Вдали прогудела труба, сделанная из раковины.

Аннабет поджала губы.

– Перси, я тебе потом все объясню. Нам лучше разойтись по домикам. Сейчас начнется осмотр.

Вообще-то это нечестно, что я должен участвовать в осмотре домиков, когда я только что приехал в лагерь, но так уж полагается. Каждый день один из старост обходит лагерь с папирусным свитком. Лучший домик первым принимает душ – это значит, что вам наверняка хватит горячей воды. А худший домик вечером дежурит по кухне.

Моя проблема в чем: в домике Посейдона я, как правило, один, а я не то чтобы чистюля. Гарпии-уборщицы прилетают только в последний день лета, так что мой домик, по всей вероятности, остался в том же виде, как я бросил его в зимние каникулы: со всеми фантиками и пакетами от чипсов, раскиданными по кровати, с доспехами, в которых я играл в захват флага, валяющимися по всему домику…

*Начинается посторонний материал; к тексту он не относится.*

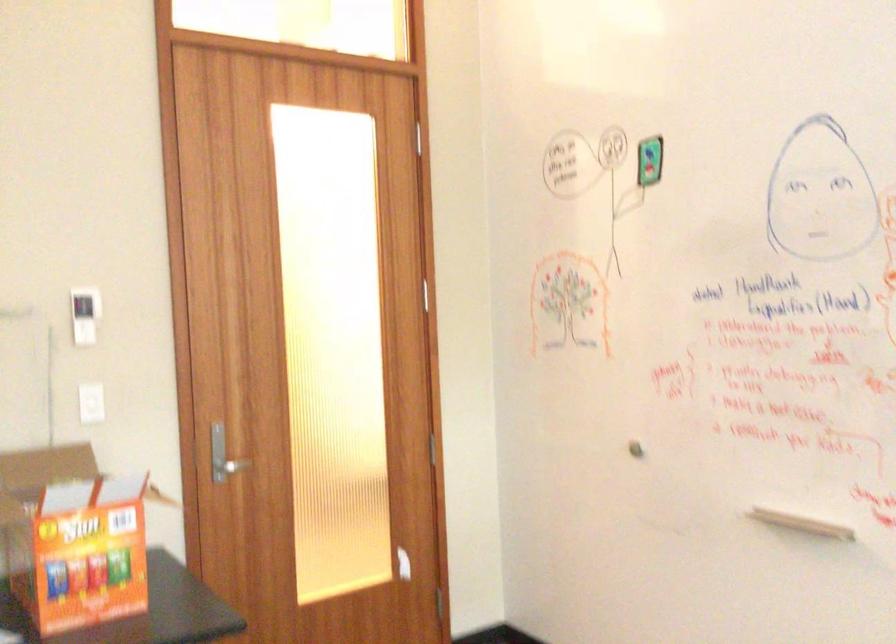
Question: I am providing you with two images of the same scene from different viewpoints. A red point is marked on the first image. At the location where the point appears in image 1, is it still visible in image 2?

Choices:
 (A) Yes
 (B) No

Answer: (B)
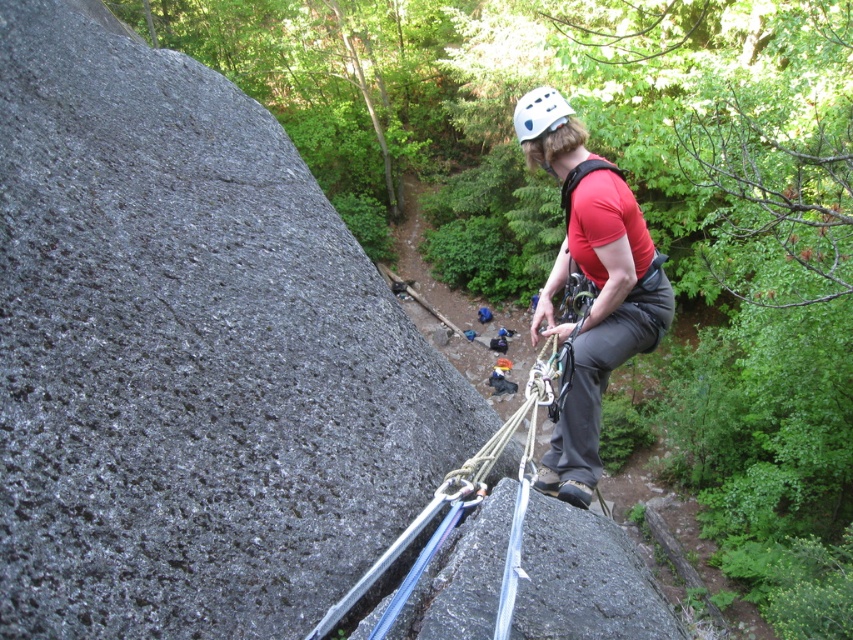
You are a safety inspector assessing the climbing setup. The smooth granite rock at center and the matte red shirt at center are both visible in your line of sight. Which object appears taller from your perspective?

The smooth granite rock at center is taller than the matte red shirt at center, so it appears taller from your perspective.

You are a safety inspector assessing the climbing setup. The smooth granite rock at center is where the climber is anchored. Considering the white matte helmet at upper center, which object is wider?

The smooth granite rock at center is wider than the white matte helmet at upper center according to the description.

While observing the rock climber, you notice two objects in the scene. Which object is taller between the smooth granite rock at center and the white matte helmet at upper center?

The smooth granite rock at center is taller than the white matte helmet at upper center according to the description.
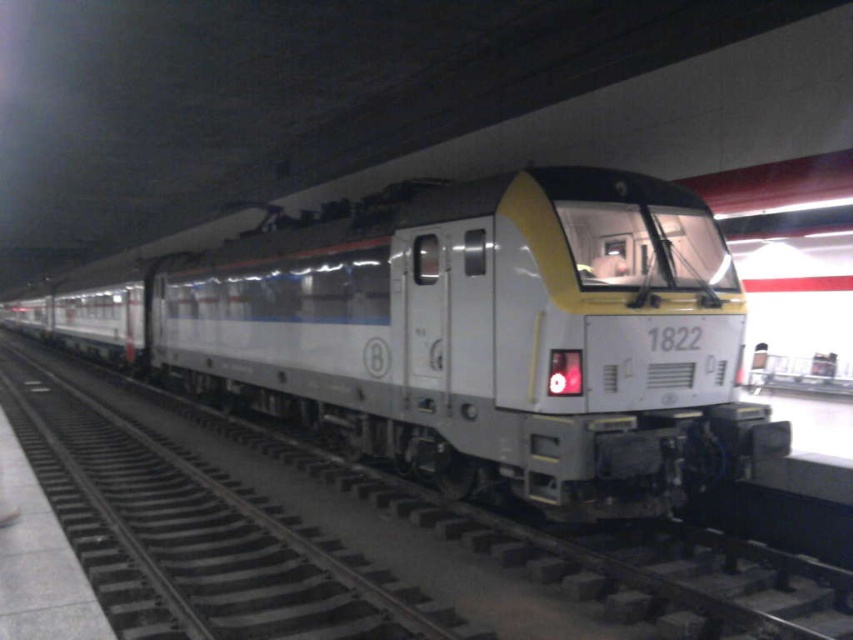
Does silver metallic train at center have a smaller size compared to metallic track at center?

No, silver metallic train at center is not smaller than metallic track at center.

Does silver metallic train at center appear on the right side of metallic track at center?

Yes, silver metallic train at center is to the right of metallic track at center.

Measure the distance between point [306,356] and camera.

Point [306,356] and camera are 10.61 meters apart from each other.

At what (x,y) coordinates should I click in order to perform the action: click on silver metallic train at center. Please return your answer as a coordinate pair (x, y). The width and height of the screenshot is (853, 640). Looking at the image, I should click on (467, 337).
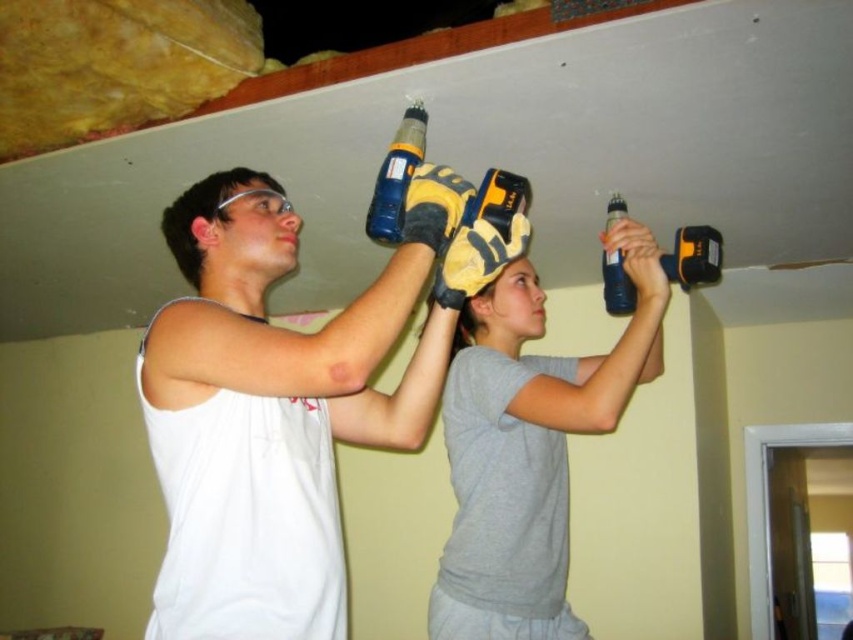
Does blue plastic drill at upper right have a lesser width compared to translucent plastic bottle at upper center?

In fact, blue plastic drill at upper right might be wider than translucent plastic bottle at upper center.

Who is taller, blue plastic drill at upper right or translucent plastic bottle at upper center?

Standing taller between the two is translucent plastic bottle at upper center.

Describe the element at coordinates (693, 257) in the screenshot. I see `blue plastic drill at upper right` at that location.

You are a GUI agent. You are given a task and a screenshot of the screen. Output one action in this format:
    pyautogui.click(x=<x>, y=<y>)
    Task: Click on the blue plastic drill at upper right
    The height and width of the screenshot is (640, 853).
    Given the screenshot: What is the action you would take?
    click(x=693, y=257)

Can you confirm if gray matte shirt at upper center is thinner than translucent plastic bottle at upper center?

In fact, gray matte shirt at upper center might be wider than translucent plastic bottle at upper center.

Does gray matte shirt at upper center have a greater height compared to translucent plastic bottle at upper center?

Correct, gray matte shirt at upper center is much taller as translucent plastic bottle at upper center.

Who is more forward, (628, 228) or (607, 285)?

Point (628, 228) is more forward.

Where is `gray matte shirt at upper center`? The width and height of the screenshot is (853, 640). gray matte shirt at upper center is located at coordinates (527, 448).

Measure the distance between point (611, 300) and camera.

Point (611, 300) is 5.27 feet away from camera.

Based on the photo, is blue plastic drill at upper right to the left of blue plastic drill at upper center from the viewer's perspective?

Incorrect, blue plastic drill at upper right is not on the left side of blue plastic drill at upper center.

Where is `blue plastic drill at upper right`? The height and width of the screenshot is (640, 853). blue plastic drill at upper right is located at coordinates (693, 257).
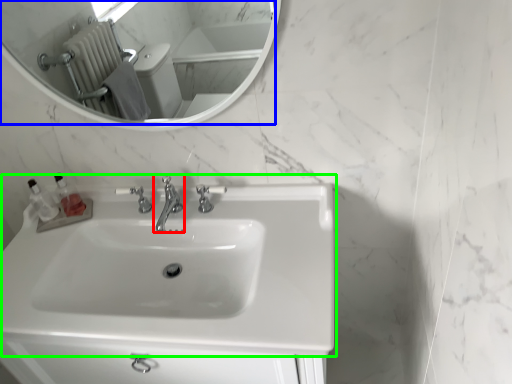
Question: Estimate the real-world distances between objects in this image. Which object is closer to tap (highlighted by a red box), mirror (highlighted by a blue box) or sink (highlighted by a green box)?

Choices:
 (A) mirror
 (B) sink

Answer: (B)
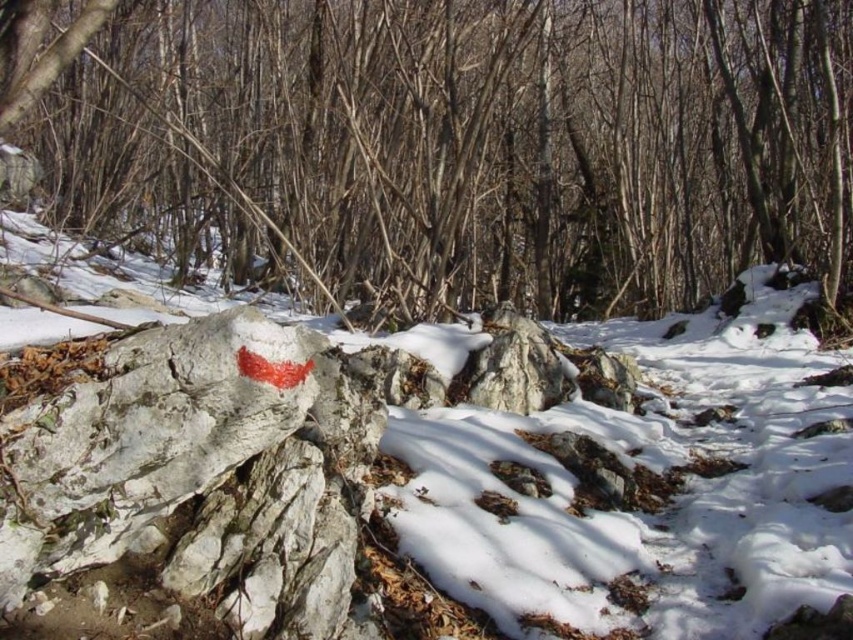
Question: Which object is the closest to the smooth bark tree at center?

Choices:
 (A) speckled gray rock at center
 (B) white rough rock at center
 (C) white matte rock at center

Answer: (A)

Question: Does white rough rock at center appear over speckled gray rock at center?

Choices:
 (A) no
 (B) yes

Answer: (A)

Question: Among these points, which one is farthest from the camera?

Choices:
 (A) (479, 356)
 (B) (369, 408)
 (C) (595, 81)
 (D) (732, 545)

Answer: (C)

Question: Which object is the farthest from the white matte rock at center?

Choices:
 (A) smooth bark tree at center
 (B) speckled gray rock at center
 (C) white rough rock at center

Answer: (A)

Question: Does white rough rock at center appear on the left side of speckled gray rock at center?

Choices:
 (A) yes
 (B) no

Answer: (A)

Question: Can you confirm if smooth bark tree at center is positioned to the left of speckled gray rock at center?

Choices:
 (A) yes
 (B) no

Answer: (A)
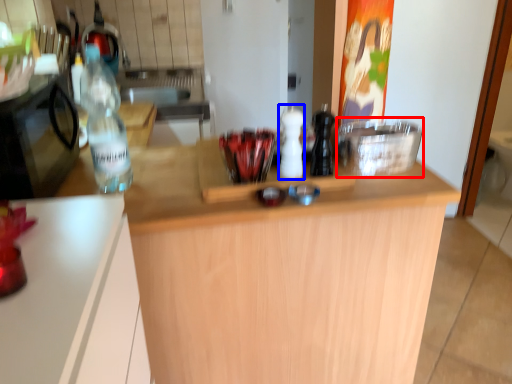
Question: Which object is further to the camera taking this photo, appliance (highlighted by a red box) or bottle (highlighted by a blue box)?

Choices:
 (A) appliance
 (B) bottle

Answer: (A)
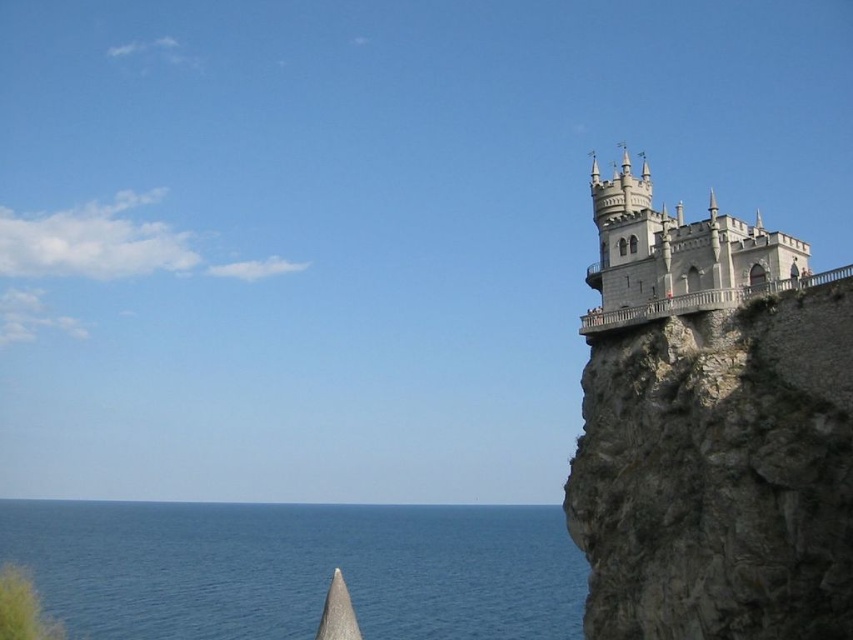
Does blue water at lower left have a smaller size compared to white stone castle at upper right?

Actually, blue water at lower left might be larger than white stone castle at upper right.

Which is more to the left, blue water at lower left or white stone castle at upper right?

blue water at lower left is more to the left.

Locate an element on the screen. This screenshot has width=853, height=640. blue water at lower left is located at coordinates (297, 568).

Is point (741, 496) positioned in front of point (706, 285)?

Yes, point (741, 496) is closer to viewer.

Can you confirm if gray rocky cliff at right is positioned to the left of white stone castle at upper right?

Indeed, gray rocky cliff at right is positioned on the left side of white stone castle at upper right.

What do you see at coordinates (718, 474) in the screenshot? I see `gray rocky cliff at right` at bounding box center [718, 474].

The height and width of the screenshot is (640, 853). I want to click on gray rocky cliff at right, so click(718, 474).

Is the position of gray rocky cliff at right less distant than that of blue water at lower left?

Yes.

Does gray rocky cliff at right have a smaller size compared to blue water at lower left?

Yes, gray rocky cliff at right is smaller than blue water at lower left.

What do you see at coordinates (718, 474) in the screenshot? This screenshot has width=853, height=640. I see `gray rocky cliff at right` at bounding box center [718, 474].

Where is `gray rocky cliff at right`? The width and height of the screenshot is (853, 640). gray rocky cliff at right is located at coordinates (718, 474).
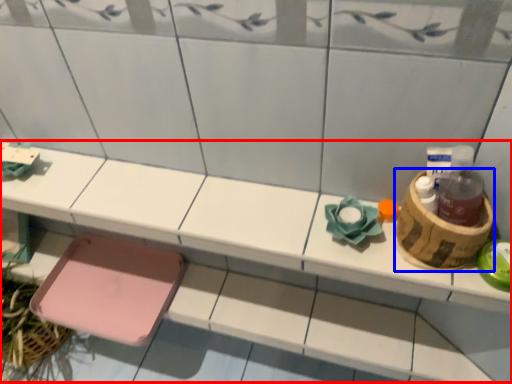
Question: Which object appears closest to the camera in this image, vanity (highlighted by a red box) or basket (highlighted by a blue box)?

Choices:
 (A) vanity
 (B) basket

Answer: (B)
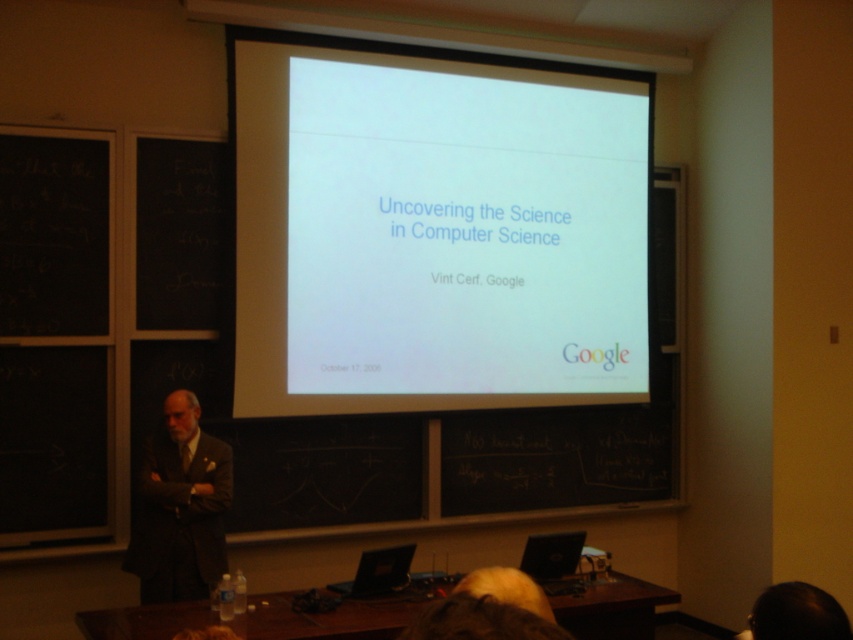
Question: Which object is positioned closest to the dark hair at upper center?

Choices:
 (A) brown woolen suit at left
 (B) blonde hair at lower center
 (C) white matte projector screen at upper center

Answer: (B)

Question: Can you confirm if dark hair at upper center is positioned above blonde hair at lower center?

Choices:
 (A) yes
 (B) no

Answer: (B)

Question: Does white matte projector screen at upper center appear over blonde hair at lower center?

Choices:
 (A) no
 (B) yes

Answer: (B)

Question: Is white matte projector screen at upper center closer to camera compared to brown woolen suit at left?

Choices:
 (A) yes
 (B) no

Answer: (B)

Question: Estimate the real-world distances between objects in this image. Which object is farther from the blonde hair at lower center?

Choices:
 (A) white matte projector screen at upper center
 (B) dark hair at upper center

Answer: (A)

Question: Which point appears farthest from the camera in this image?

Choices:
 (A) (515, 150)
 (B) (480, 593)

Answer: (A)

Я помчался к центральной площади, вокруг которой буквой П выстроились двенадцать домиков – по числу олимпийских богов. Дети Деметры мели дорожку и выращивали на окнах живые цветы. Они одним щелчком пальцев могли вырастить над дверью плети жимолости и усеять крышу маргаритками. По-моему, так нечестно! Они-то, наверно, никогда не занимали последнего места при осмотре. Ребята из домика Гермеса лихорадочно суетились, прятали грязное белье под кровати и обвиняли друг друга в пропажах. Раздолбаи те еще, но они меня опережали.

Из домика Афродиты как раз выходила Селена Боргард, проверяя свой свиток. Я выругался про себя. Селена – она славная, но жуткая чистюля. Самая противная из всех инспекторов. Она любит, чтобы все было миленько. А я «миленько» делать не умею. У меня заранее заныли руки при мысли обо всех тех тарелках, которые мне придется отскребать нынче вечером.

Дом Посейдона стоял в конце ряда домиков, принадлежащих «богам-мужчинам», по правой стороне лужайки. Он был построен из серого морского камня, усеянного ракушками, и выглядел приземистым, как бункер, но зато его окна смотрели на море, и в них всегда дул славный морской бриз.

Я шмыгнул в домик, надеясь, что, может быть, успею по-быстрому затолкать под кровать весь мусор, как ребята Гермеса, и обнаружил, что мой сводный брат, Тайсон, уже подметает пол.

– Перси! – взревел он, бросил веник и устремился ко мне. Если к вам никогда не кидался взволнованный циклоп в фартуке в цветочек и резиновых хозяйственных перчатках, могу сказать одно: бодрит!

– Привет, верзила! – сказал я. – Осторожно, ребра! Ребра!

Мне как-то удалось выжить в его медвежьих объятиях. Тайсон отпустил меня, придурошно ухмыляясь. Его единственный глаз, карий, как у теленка, светился восторгом. Зубы у него были такие же желтые и кривые, как и прежде, и прическа смахивала на крысиное гнездо. Под фартуком в цветочек на нем были драные джинсы размера XXXL и поношенная фланелевая рубашка, но мне все равно было приятно его встретить. Мы не виделись почти год, с тех пор, как он ушел на дно морское, работать в кузницах циклопов.

– Ну что, ты в порядке? – спросил он. – Не сожрали тебя чудовища?

– Даже не надкусили! – сообщил я, продемонстрировав ему обе руки и обе ноги в комплекте. Тайсон радостно захлопал в ладоши.

– Ура! – воскликнул он. – Теперь мы можем лопать бутерброды с арахисовым маслом и кататься на рыбах-лошадках! Мы будем сражаться с чудовищами, мы увидимся с Аннабет, мы чего-нибудь взорвем!

Надеюсь, не все это сразу и одновременно? Но я ему ответил, что да, лето обещает быть очень прикольным. Я невольно улыбался: Тайсон ко всему относился с таким энтузиазмом!